Buruh dari berbagai serikat melakukan unjuk rasa di Kantor Gubernur Banten, tanggal 17 November 2016, untuk menuntut upah layak. (Foto: Rey)

Serang, KPonline – Keputusan Gubernur Banten Wahidin Halim yang menetapkan Upah Minimun Kabupaten/Kota (UMK) naik sebesar 8,71% sesuai dengan PP 78/2018 sangat mengejutkan. Apalagi sebelumnya, Gubernur berjanji akan menaikkan UMK di Banten akan lebih tinggi dari PP 78/2015. Sesuai dengan rekomendasi Bupati/Walikota.

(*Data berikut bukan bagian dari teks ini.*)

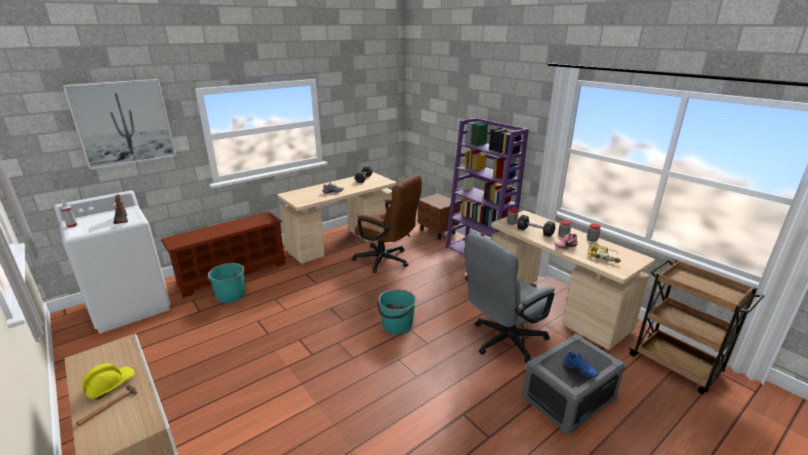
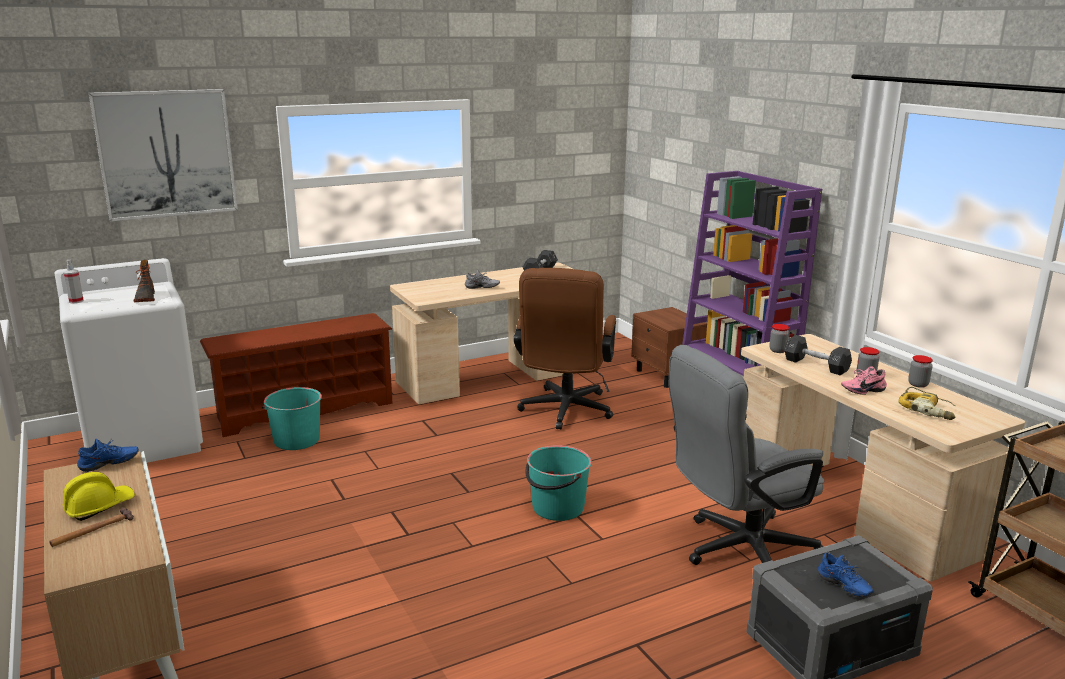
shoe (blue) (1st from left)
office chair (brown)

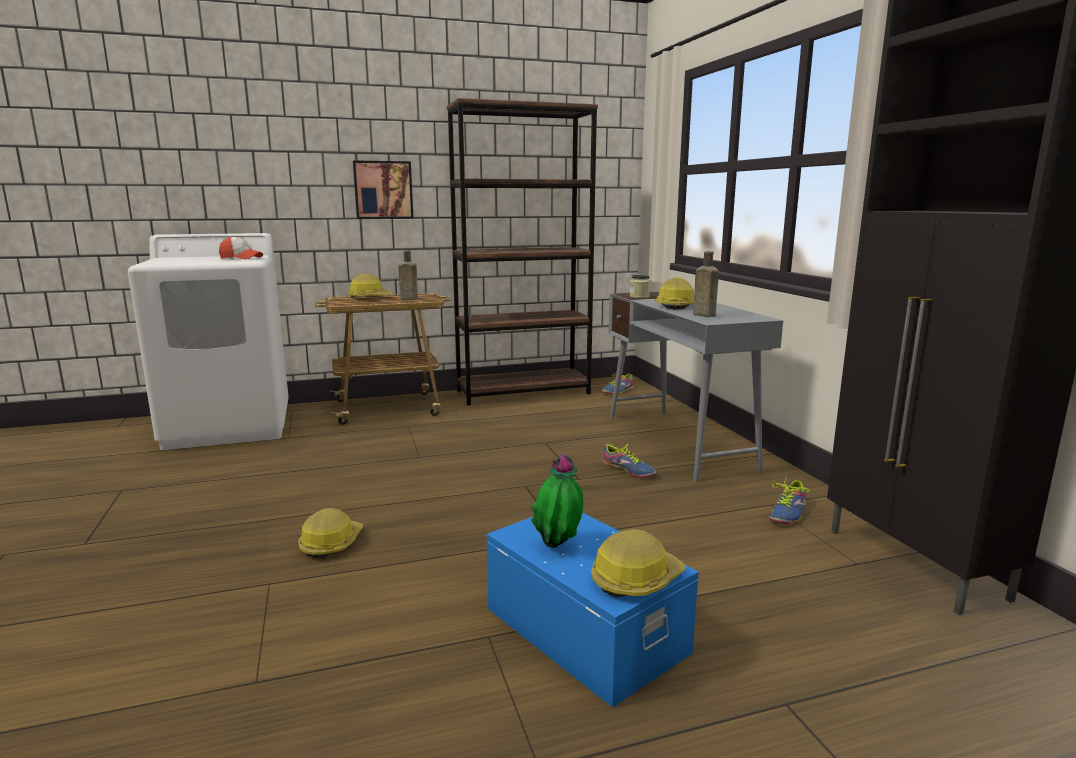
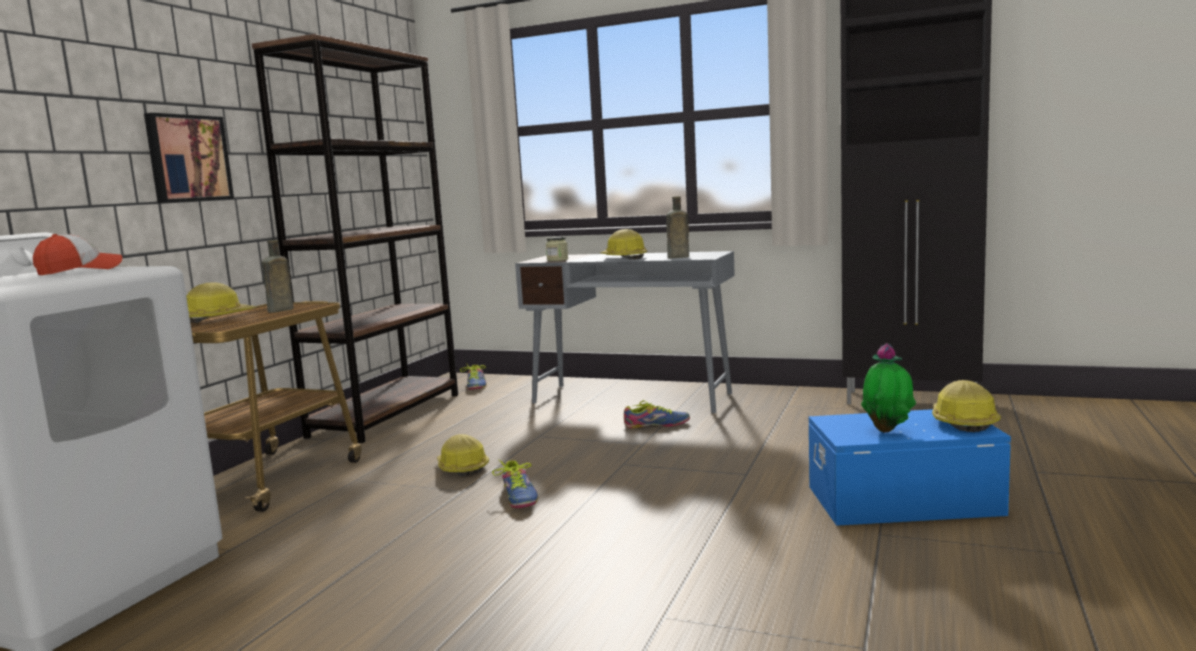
hard hat (2nd from left)
shoe (2nd from left)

Hal ini diperkuat dengan rekomendasi yang diberikan oleh Bupati/Walikota. Bupati Tangerang dan Serang, serta Walikota Tangerang, Cilegon, Tangerang Selatan, dan Serang telah memberikan rekomendasi kenaikan UMK lebih baik dari PP 78/2015.

Tetapi tanpa menimbang rasa, harapan untuk mendapatkan upah lebih baik sirna seketika seketika. Gubernur yang digadang-gadang akan memberikan kebijakan yang berbeda ini ternyata sama saja dengan yang lainnya.

Padahal, dulu, ketika masih menjadi Walikota Tangerang, kebijakan Wahidin Halim dianggap berpihak kepada kaum buruh karena memberikan rekomendasi UMK yang lebih baik dari DKI Jakarta. Bahkan dia tak segan melakukan revisi dengan mempertimbangkan aspirasi dari kaum buruh.

Setiap rekomendasi yang diberikan Wahidin (yang saat itu sebagai Walikota), rasanya tak sekalipun pernah ditolak oleh Gubernur. Tetapi setelah saat ini tampuk kepemimpinan di Banten berada di tangannya, dengan mudah semua rekomendasi itu dikesampingkan.

Ada yang berpendapat. Bahwa Wahidin yang dulu berbeda dengan Wahidin yang sekarang? Tetapi tunggu dulu. Sebenarnya tidak.

Sebagai Walikota, tugasnya hanyalah memberikan rekomendasi. Tugas Gubernur lah yang memutuskan UMK.

Tidak ada beban apapun ketika sekedar memberikan rekomendasi. Bahkan kalaupun merekomendasikan kenaikan 100 persen, misalnya.

Tetapi dalam kapasitas memutuskan, tanggungjawab ada di pundaknya. Terbukti, sosok yang terpilih sebagai Gubernur atas dukungan kaum buruh ini pun tidak serta merta berpihak kepada kaum buruh.

Wahidin pun sama saja. Dan oleh karena itu, tepat jika buruh di Banten melakukan aksi besar-besaran di tanah Jawara.

Sebab bagaimanapun, sikap ingkar janji bukanlah jiwa ksatria.